- Exercise a -
Copy the Apollo 11 text between "Nearly 50 years" and "150 million-piece collection.", inclusive.

━━━━━ Text block ━━━━━

Outside Washington, D.C., in an airplane hangar filled with dozens of aircraft from eras long past, sits a rusty-looking, cone-shaped time capsule.

Nearly 50 years ago, that capsule — the 9,000-pound Command Module Columbia — carried astronauts Neil Armstrong, Neil Collins and Buzz Aldrin to the moon and back.

When the Apollo 11 crew blasted off from Cape Kennedy, Florida, in July 1969, the hopes of a nation rested on their shoulders. Eight days later, with human footprints marking another celestial body for the first time, it was the Columbia module that Armstrong, Collins and Aldrin trusted for the journey home.

The Apollo 11 crew and a Navy underwater demolition team swimmer float near the Columbia Command Module as they await pickup by a helicopter from the USS Hornet on July 24, 1969. Photo courtesy: NASA

Today, the spacecraft and 455 other Apollo 11-flown artifacts live in the Smithsonian Institution’s 150 million-piece collection.

“We are preserving a time in history when it was the only time when this space flight happened,” said National Air and Space Museum object conservator Lisa Young. “Making sure that these objects are around for future generations is probably the most important part of our job.”

━━━━━

- Exercise b -
How many lines of the records contain the word "below"? Reply with the number alone.

━━━━━ Data supplied ━━━━━

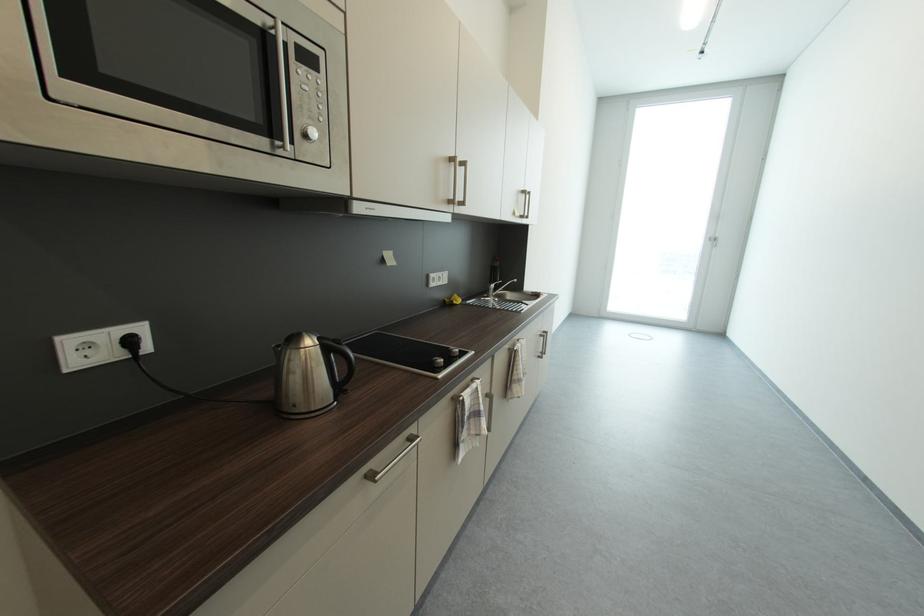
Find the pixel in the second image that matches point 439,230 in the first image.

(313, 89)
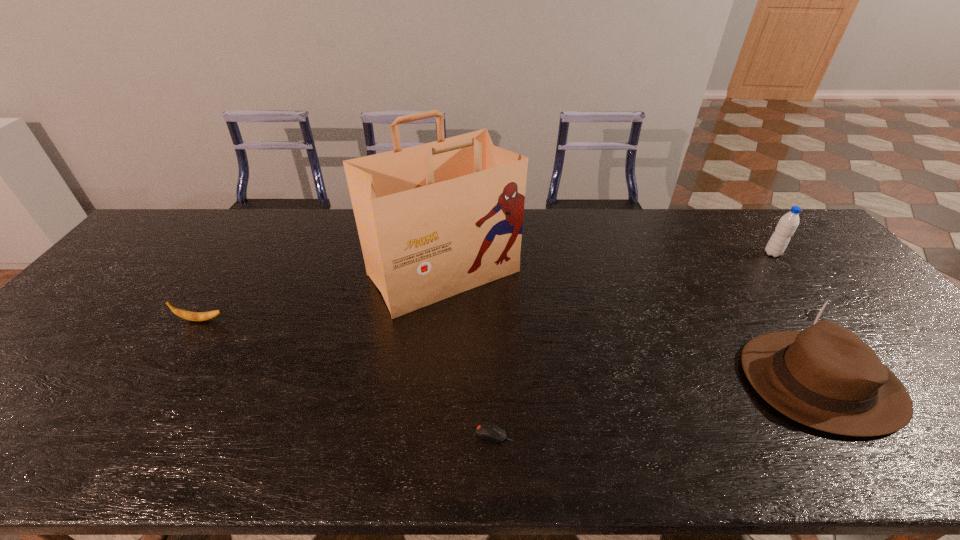
You are a GUI agent. You are given a task and a screenshot of the screen. Output one action in this format:
    pyautogui.click(x=<x>, y=<y>)
    Task: Click on the free space that satisfies the following two spatial constraints: 1. on the side of the grocery bag with the superhero design; 2. on the right side of the computer mouse
    
    Given the screenshot: What is the action you would take?
    pyautogui.click(x=428, y=434)

Locate an element on the screen. free location that satisfies the following two spatial constraints: 1. on the peel of the banana from the top; 2. on the left side of the shortest object is located at coordinates (128, 434).

Find the location of a particular element. vacant area in the image that satisfies the following two spatial constraints: 1. on the side of the tallest object with the superhero design; 2. on the peel of the second shortest object from the top is located at coordinates (440, 320).

Image resolution: width=960 pixels, height=540 pixels. I want to click on vacant position in the image that satisfies the following two spatial constraints: 1. on the side of the tallest object with the superhero design; 2. on the left side of the shortest object, so click(x=428, y=434).

What are the coordinates of `vacant region that satisfies the following two spatial constraints: 1. on the peel of the banana from the top; 2. on the back side of the shortest object` in the screenshot? It's located at (128, 434).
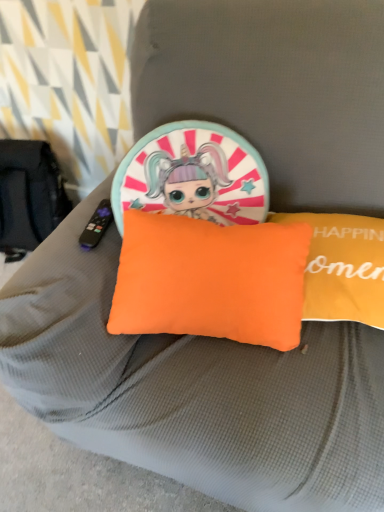
Question: Visually, is orange fabric pillow at center, the 2th pillow viewed from the left, positioned to the left or to the right of orange fabric pillow at center, marked as the first pillow in a left-to-right arrangement?

Choices:
 (A) right
 (B) left

Answer: (A)

Question: In the image, is orange fabric pillow at center, which is counted as the 1th pillow, starting from the right, positioned in front of or behind orange fabric pillow at center, marked as the first pillow in a left-to-right arrangement?

Choices:
 (A) behind
 (B) front

Answer: (A)

Question: In terms of height, does orange fabric pillow at center, the 2th pillow viewed from the left, look taller or shorter compared to orange fabric pillow at center, marked as the first pillow in a left-to-right arrangement?

Choices:
 (A) tall
 (B) short

Answer: (B)

Question: In the image, is orange fabric pillow at center, the second pillow when ordered from right to left, positioned in front of or behind orange fabric pillow at center, which is counted as the 1th pillow, starting from the right?

Choices:
 (A) front
 (B) behind

Answer: (A)

Question: Considering the positions of point (286, 337) and point (344, 233), is point (286, 337) closer or farther from the camera than point (344, 233)?

Choices:
 (A) farther
 (B) closer

Answer: (B)

Question: Is orange fabric pillow at center, marked as the first pillow in a left-to-right arrangement, situated inside orange fabric pillow at center, which is counted as the 1th pillow, starting from the right, or outside?

Choices:
 (A) inside
 (B) outside

Answer: (B)

Question: From the image's perspective, is orange fabric pillow at center, the second pillow when ordered from right to left, positioned above or below orange fabric pillow at center, which is counted as the 1th pillow, starting from the right?

Choices:
 (A) below
 (B) above

Answer: (A)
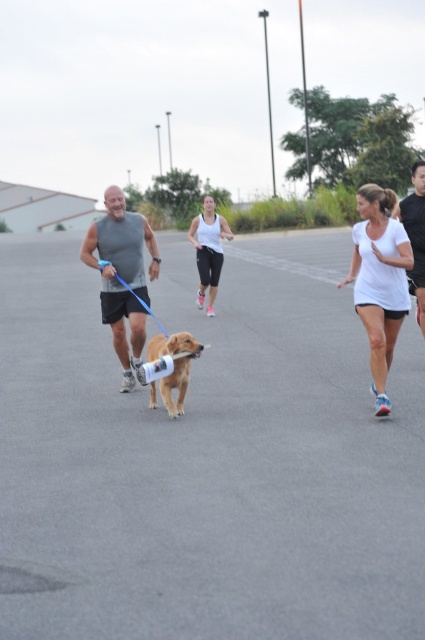
You are a photographer positioned at the origin point of the image. You want to capture a shot focusing on the matte gray tank top at center. What are the coordinates where you should aim your camera?

The matte gray tank top at center is located at point (122,276), so you should aim your camera at those coordinates to focus on it.

You are a photographer positioned behind the group of runners. You want to take a photo that includes both the white matte shirt at center and the golden matte dog at center. Based on their positions, which one should be closer to the camera?

The white matte shirt at center is in front of the golden matte dog at center, so it should be closer to the camera.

━━━━━

- Written reply a -
Nearly 50 years ago, that capsule — the 9,000-pound Command Module Columbia — carried astronauts Neil Armstrong, Neil Collins and Buzz Aldrin to the moon and back.

When the Apollo 11 crew blasted off from Cape Kennedy, Florida, in July 1969, the hopes of a nation rested on their shoulders. Eight days later, with human footprints marking another celestial body for the first time, it was the Columbia module that Armstrong, Collins and Aldrin trusted for the journey home.

The Apollo 11 crew and a Navy underwater demolition team swimmer float near the Columbia Command Module as they await pickup by a helicopter from the USS Hornet on July 24, 1969. Photo courtesy: NASA

Today, the spacecraft and 455 other Apollo 11-flown artifacts live in the Smithsonian Institution’s 150 million-piece collection.

- Written reply b -
2